From the terminal output, we can observe that the secondary NIC hasn't captured any ICMP traffic.
Now, let's move on to jah-k3s-h100-003
.
There we go, now all the traffic is directed towards jah-k3s-h100-003.
Impressions from using Kubevirt
One of the advantages of KubeVirt is that you can set up a VM on a container network. KubeVirt and OVN have significantly altered the behavior of VM orchestration. The most notable change is that they have shifted cloud-init from a network web service to a CD-ROM disk, completely removing the need for a DHCP server. From a functionality perspective, especially in terms of networking, KubeVirt+OVN can offer nearly the same capabilities as other VM orchestration tools like OpenStack, Proxmox, and VMware.

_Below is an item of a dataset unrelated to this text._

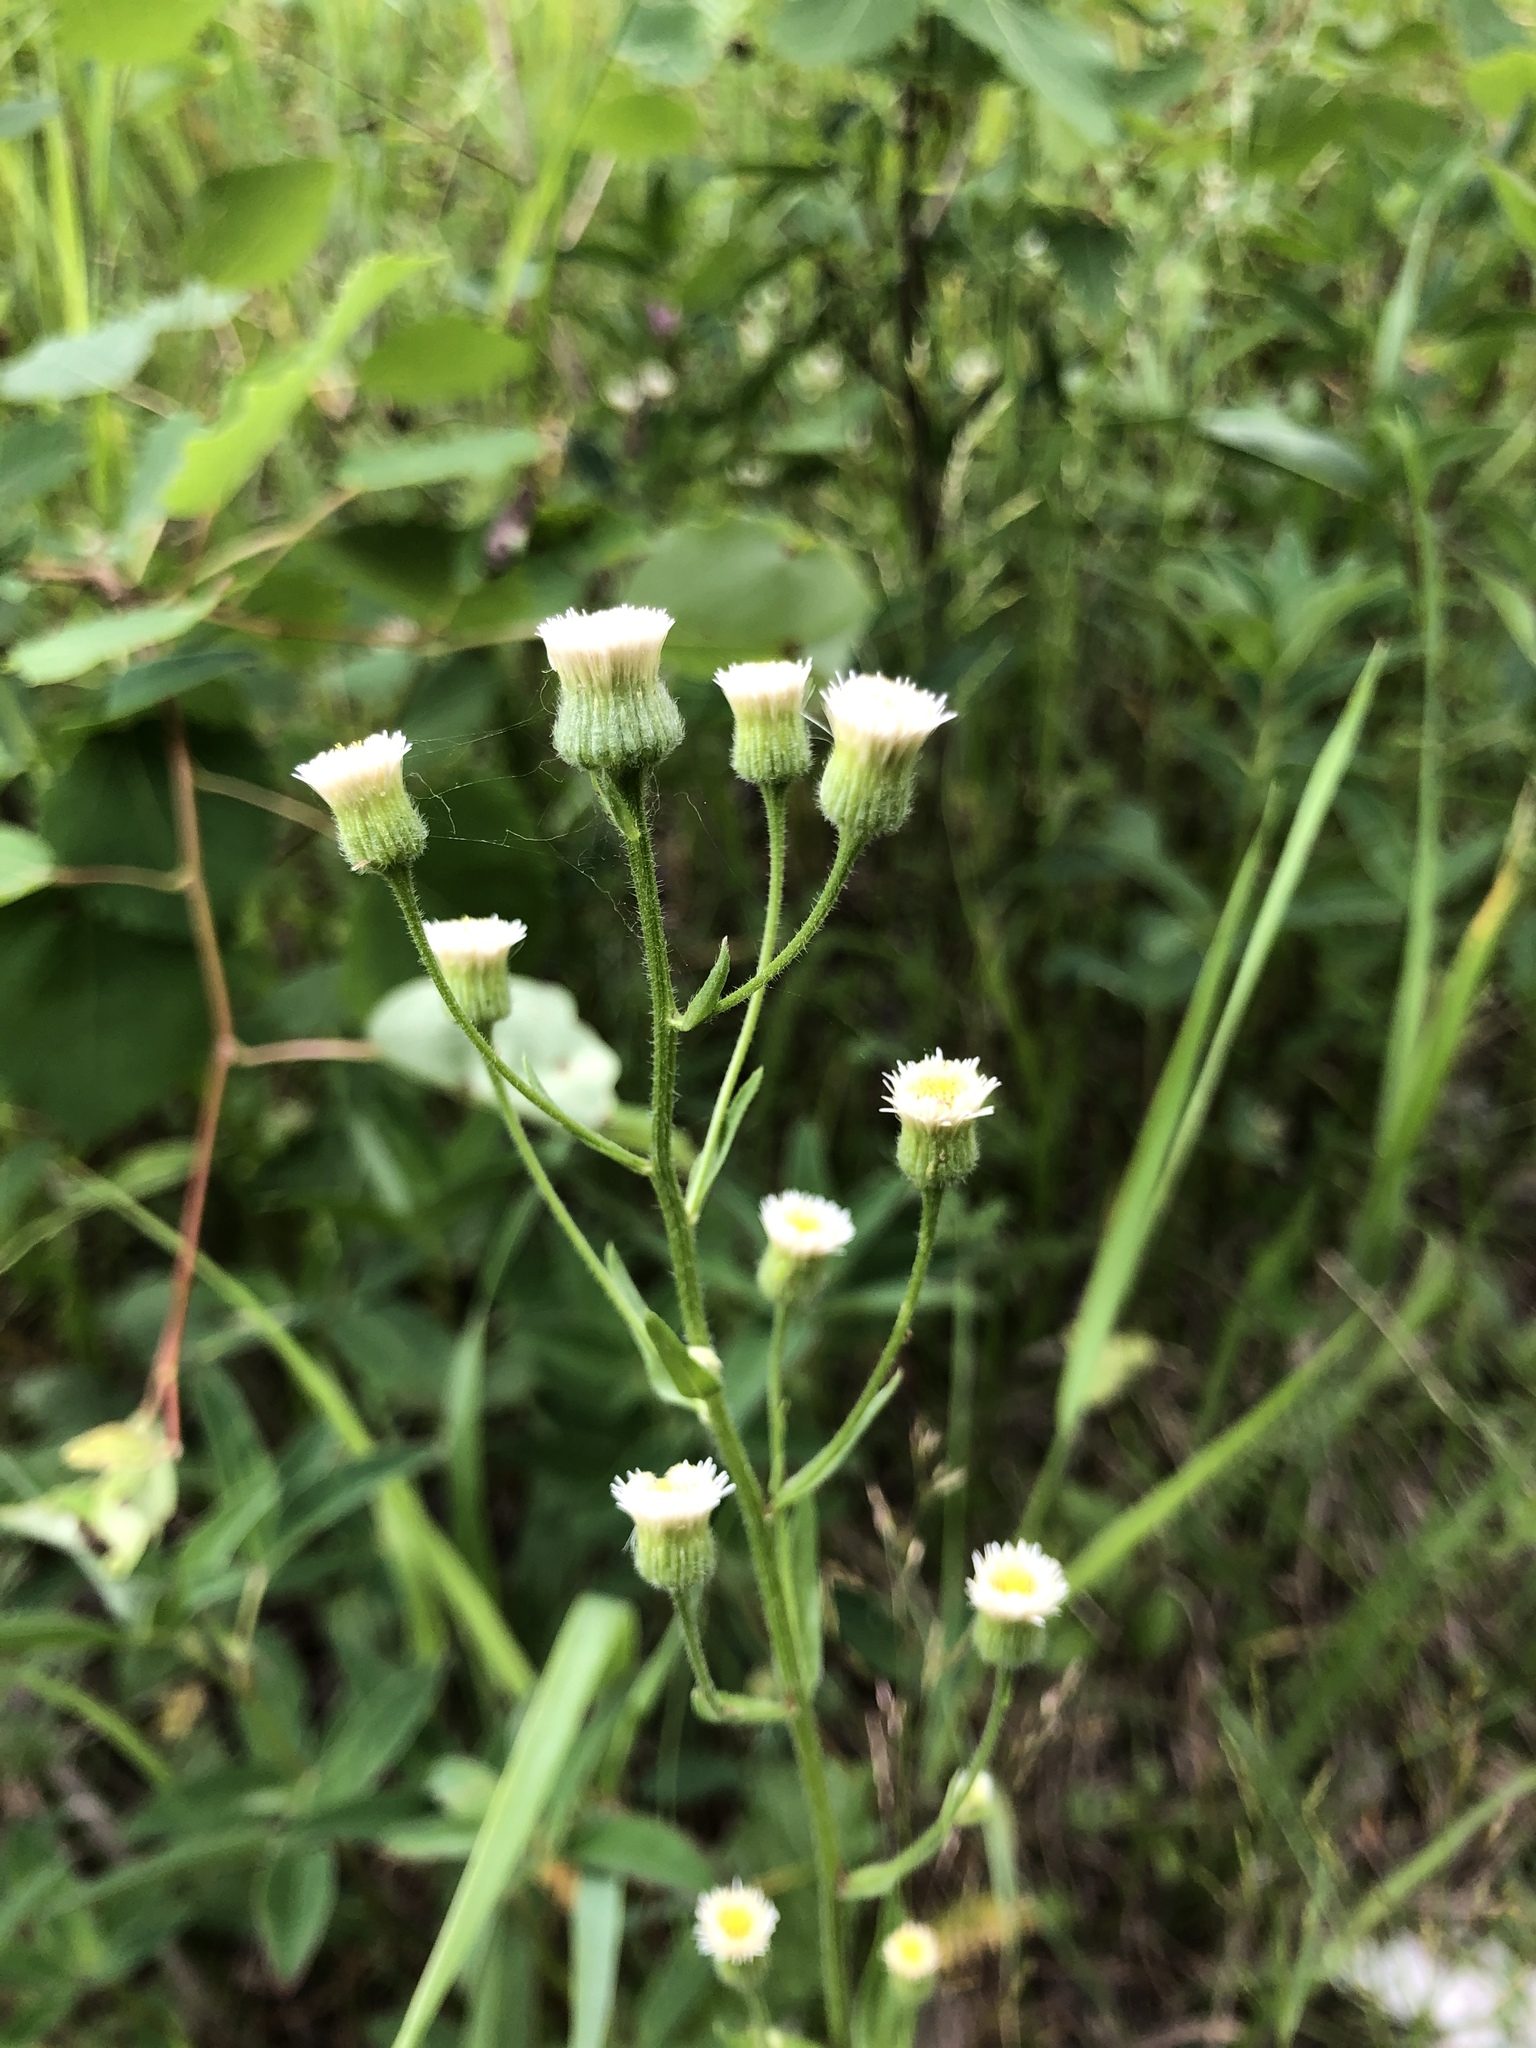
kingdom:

KubeVirt technology addresses the needs of development teams that have adopted or want to adopt Kubernetes but possess existing Virtual Machine-based workloads that cannot be easily containerized. KubeVirt isn't intended to replace traditional VM orchestration tools just yet. For now, it's more about integrating VMs into Kubernetes environments.
Perhaps some companies will take this concept seriously and build VM orchestration on top of Kubernetes using modified versions of KubeVirt and Kube-OVN in the future.